Actions

Running jobs on ALICE

From ALICE Documentation

Revision as of 13:16, 1 September 2020 by Schulzrf (talk | contribs) (Created page with "Category:User guides {{:Running_a_job_on_ALICE_using_Slurm}} {{:SLURM-Requesting Job Resources}} =Slurm basics= {{:SLURM-Common Slurm Commands}} {{:SLURM-Environment Varia...")
(diff) ← Older revision | Latest revision (diff) | Newer revision → (diff)

Running a job on ALICE using Slurm

The ALICE cluster uses Slurm (Simple Linux Utility for Resource Management) for job scheduling. Slurm is an open-source job scheduler that allocates compute resources on clusters for jobs. Slurm has been deployed at various national and international computing centres, and by approximately 60% of the TOP500 supercomputers in the world.

The following pages will give you a basic overview of Slurm on ALICE. You can learn much more about Slurm and its commands from the official Slurm website.

To use Slurm commands, you must first log in to ALICE. For information on how to login to the ALICE long nodes see section Login to cluster.

Requesting job resources

ATTENTION: We recommend that you submit sbatch Slurm jobs with the #sbatch--export=none option to establish a clean environment, otherwise Slurm will propagate current environmental variables to the job. This could impact the behavior of the job, particularly for MPI jobs.

In order to use the HPC Slurm compute nodes, you must first login to a head node, hpc-login3 or hpc-login2, and submit a job.
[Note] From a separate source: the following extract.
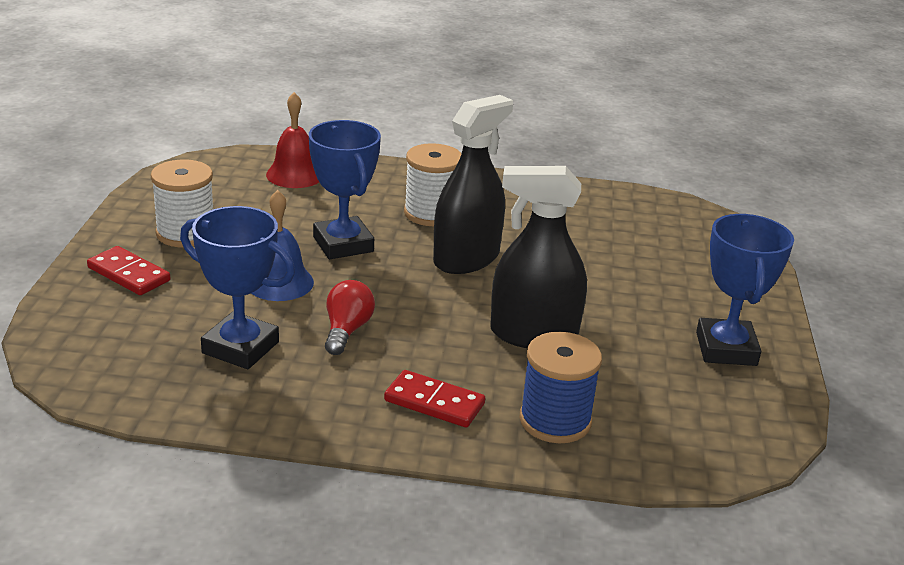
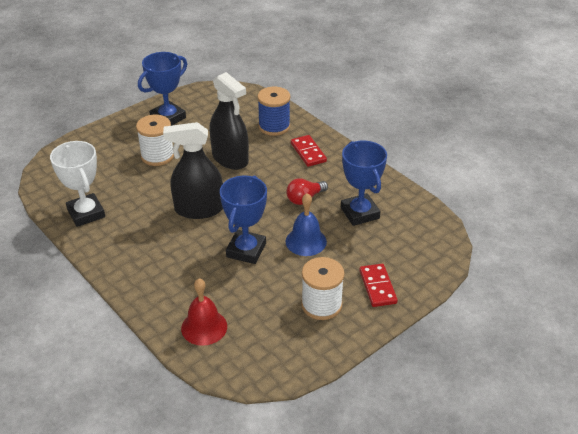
camera: 135 degrees left, 10 degrees up
white spool [404,143,461,226] -> white spool moved to [136,115,174,166]
none -> white trophy [50,141,105,227]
  • To request an interactive job, use the salloc command.
  • To submit a job script, use the sbatch command.
  • To check on the status of a job already in the Slurm queue, use the squeue and sinfo commands.

Slurm basics

Common Slurm commands

The following is a list of common Slurm commands that will be discussed in more detail in this chapter and the following ones.

Command Definition
sbatch Submit a job script for execution (queued)
scancel Delete a job
scontrol Job status (detailed), several options only available to root
sinfo Display state of partitions and nodes
squeue Display state of all (queued) jobs
salloc Submit a job for execution or initiate job in real-time (interactive job)

If you want to get a full overview, have a look at the Slurm documentation or enter man <command> while logged into the ALICE.

Environment variables

Any environment variables that you have set with the sbatch command will be passed to your job. For this reason, if your program needs certain environment variables set to function properly, it is best to put them in your job script. This also makes it easier to reproduce your job results later, if necessary.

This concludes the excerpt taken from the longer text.